Stored items:
=== Begin Enclosure ===
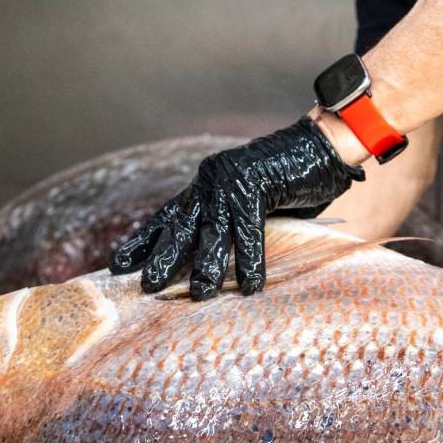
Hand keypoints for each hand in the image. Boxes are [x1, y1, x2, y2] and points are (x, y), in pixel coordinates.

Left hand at [108, 117, 363, 299]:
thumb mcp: (251, 205)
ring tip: (199, 295)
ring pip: (212, 232)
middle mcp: (211, 180)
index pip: (167, 215)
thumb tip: (209, 267)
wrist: (323, 148)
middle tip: (146, 286)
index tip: (119, 264)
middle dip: (161, 258)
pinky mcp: (255, 184)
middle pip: (180, 225)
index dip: (144, 241)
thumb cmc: (290, 181)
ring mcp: (231, 180)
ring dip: (206, 267)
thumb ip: (229, 226)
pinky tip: (251, 286)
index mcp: (205, 185)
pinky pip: (248, 231)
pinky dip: (251, 261)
=== End Enclosure ===
* [PROBLEM REQUIREMENTS]:
Could you filter the entries above for lines holding the string "hand" and copy them?

* [ANSWER BELOW]:
Hand keypoints for each hand in the image. Boxes are [x1, y1, x2, y2] and points are (x, y), in pixel coordinates.
Left hand at [108, 117, 363, 299]:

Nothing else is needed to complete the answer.